エアレース第5戦でまさかの大惨敗。室屋義秀の心身に何が起きたのか (3ページ目)

  • 浅田真樹●取材・文 text by Asada Masaki
  • photo by red bull

 なるほど、これでは好結果を期待するのは難しい。考えられない惨敗にも同情の余地はある。

 しかし、本来の(徹底してメンタルトレーニングを重ねた)室屋であれば、こうした状況に直面したとしても、「無理をせず、今できる範囲内のフライトに徹しよう」と、割り切ってレースに臨むことができたはずだ。

 ところが、実際の室屋は「レースに集中できなかった」結果、風向きの変化に対応できずにパイロンヒットしてしまうと、焦りから「少しでもタイムを縮めようとして」、さらにインコレクトレベルのペナルティを犯す失態を演じてしまったのである。

 レースに集中できなかったことは仕方がないとしても、焦りから平常心を失ってしまったのでは、もはや勝ち目はない。自滅に近い形で敗れ去る姿は、およそ(少なくとも最近の)室屋らしくなかった。
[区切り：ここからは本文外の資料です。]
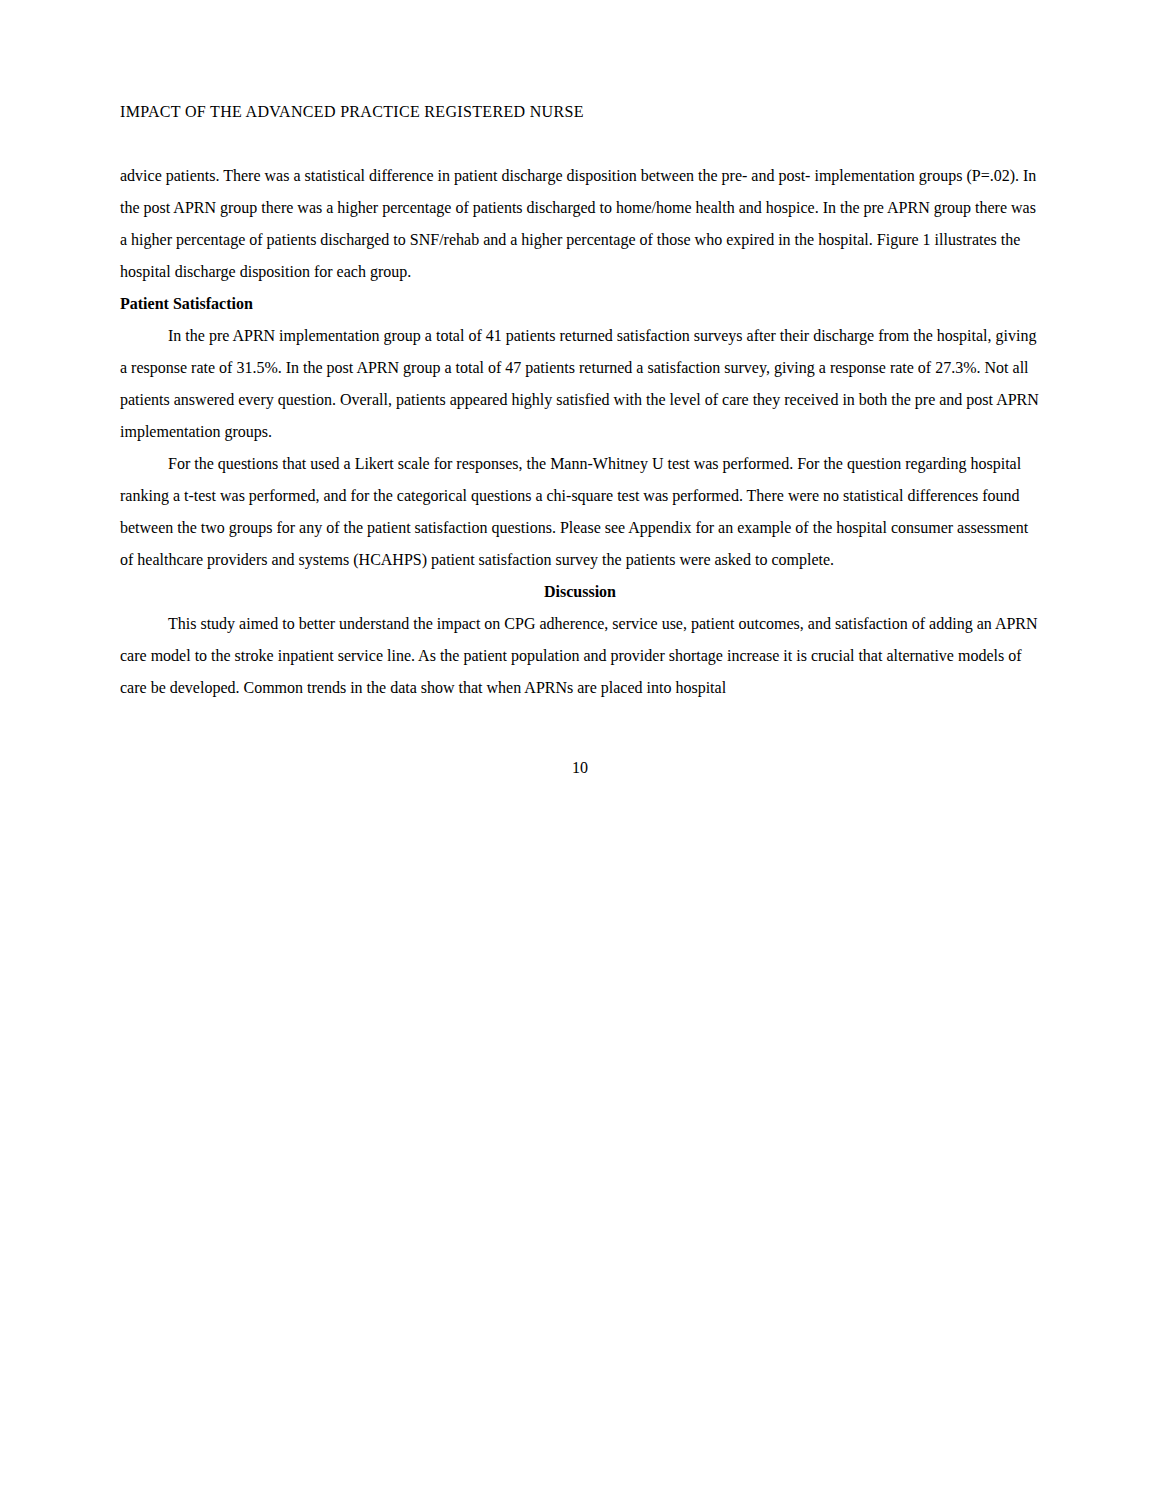IMPACT OF THE ADVANCED PRACTICE REGISTERED NURSE
advice patients. There was a statistical difference in patient discharge disposition between the pre- and post- implementation groups (P=.02). In the post APRN group there was a higher percentage of patients discharged to home/home health and hospice. In the pre APRN group there was a higher percentage of patients discharged to SNF/rehab and a higher percentage of those who expired in the hospital. Figure 1 illustrates the hospital discharge disposition for each group.
Patient Satisfaction
In the pre APRN implementation group a total of 41 patients returned satisfaction surveys after their discharge from the hospital, giving a response rate of 31.5%. In the post APRN group a total of 47 patients returned a satisfaction survey, giving a response rate of 27.3%. Not all patients answered every question. Overall, patients appeared highly satisfied with the level of care they received in both the pre and post APRN implementation groups.
For the questions that used a Likert scale for responses, the Mann-Whitney U test was performed. For the question regarding hospital ranking a t-test was performed, and for the categorical questions a chi-square test was performed. There were no statistical differences found between the two groups for any of the patient satisfaction questions. Please see Appendix for an example of the hospital consumer assessment of healthcare providers and systems (HCAHPS) patient satisfaction survey the patients were asked to complete.
Discussion
This study aimed to better understand the impact on CPG adherence, service use, patient outcomes, and satisfaction of adding an APRN care model to the stroke inpatient service line. As the patient population and provider shortage increase it is crucial that alternative models of care be developed. Common trends in the data show that when APRNs are placed into hospital
10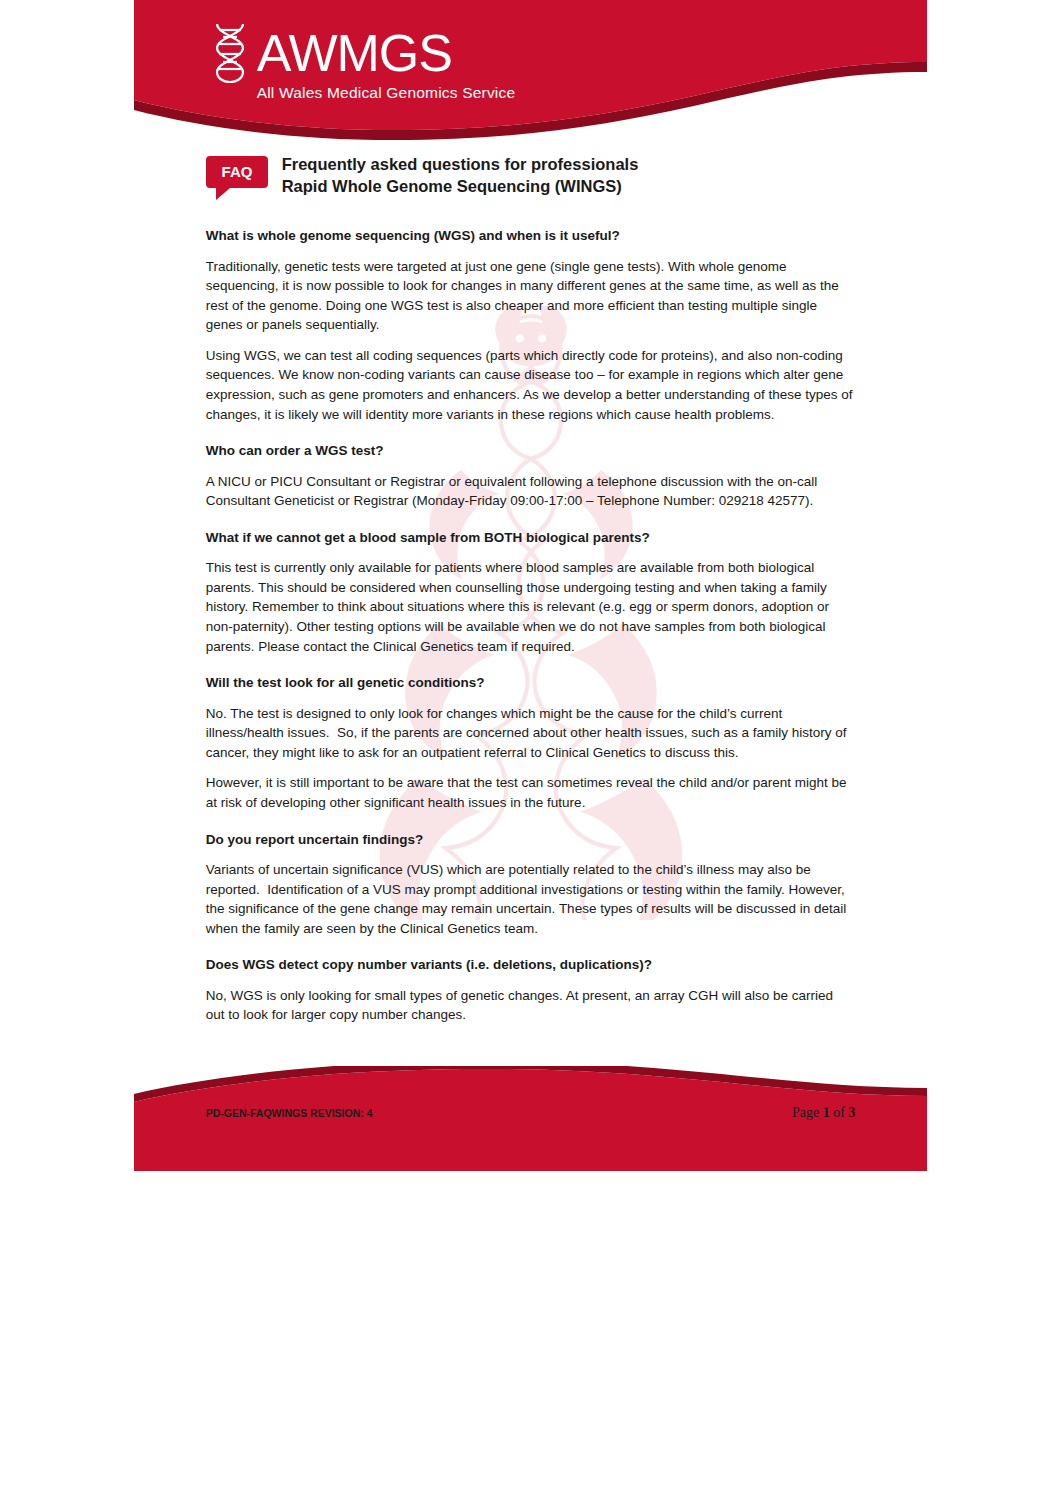AWMGS
All Wales Medical Genomics Service
FAQ
Frequently asked questions for professionals
Rapid Whole Genome Sequencing (WINGS)
What is whole genome sequencing (WGS) and when is it useful?
Traditionally, genetic tests were targeted at just one gene (single gene tests). With whole genome sequencing, it is now possible to look for changes in many different genes at the same time, as well as the rest of the genome. Doing one WGS test is also cheaper and more efficient than testing multiple single genes or panels sequentially.
Using WGS, we can test all coding sequences (parts which directly code for proteins), and also non-coding sequences. We know non-coding variants can cause disease too – for example in regions which alter gene expression, such as gene promoters and enhancers. As we develop a better understanding of these types of changes, it is likely we will identity more variants in these regions which cause health problems.
Who can order a WGS test?
A NICU or PICU Consultant or Registrar or equivalent following a telephone discussion with the on-call Consultant Geneticist or Registrar (Monday-Friday 09:00-17:00 – Telephone Number: 029218 42577).
What if we cannot get a blood sample from BOTH biological parents?
This test is currently only available for patients where blood samples are available from both biological parents. This should be considered when counselling those undergoing testing and when taking a family history. Remember to think about situations where this is relevant (e.g. egg or sperm donors, adoption or non-paternity). Other testing options will be available when we do not have samples from both biological parents. Please contact the Clinical Genetics team if required.
Will the test look for all genetic conditions?
No. The test is designed to only look for changes which might be the cause for the child’s current illness/health issues. So, if the parents are concerned about other health issues, such as a family history of cancer, they might like to ask for an outpatient referral to Clinical Genetics to discuss this.
However, it is still important to be aware that the test can sometimes reveal the child and/or parent might be at risk of developing other significant health issues in the future.
Do you report uncertain findings?
Variants of uncertain significance (VUS) which are potentially related to the child’s illness may also be reported. Identification of a VUS may prompt additional investigations or testing within the family. However, the significance of the gene change may remain uncertain. These types of results will be discussed in detail when the family are seen by the Clinical Genetics team.
Does WGS detect copy number variants (i.e. deletions, duplications)?
No, WGS is only looking for small types of genetic changes. At present, an array CGH will also be carried out to look for larger copy number changes.
PD-GEN-FAQWINGS REVISION: 4 Page 1 of 3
 また、前日の予選を終えたとき、室屋がこんな話をしていたのも気になった。

「初日の公式練習のときに、(頭抜けたトップタイムを記録して)今回のレースは簡単だなって思ってしまった。周りもよく見えていたし、負ける気がしないというか......、そんな感じがあって、なんかそこからおかしくなってきた」

 今季第2戦から第4戦まで自身初となる3戦連続の表彰台に立ったことで、室屋のなかに、知らず知らずのうちに驕(おご)りが生まれていたのかもしれない。室屋自身、そんな自分に気づき、恐れを抱き始めていたのである。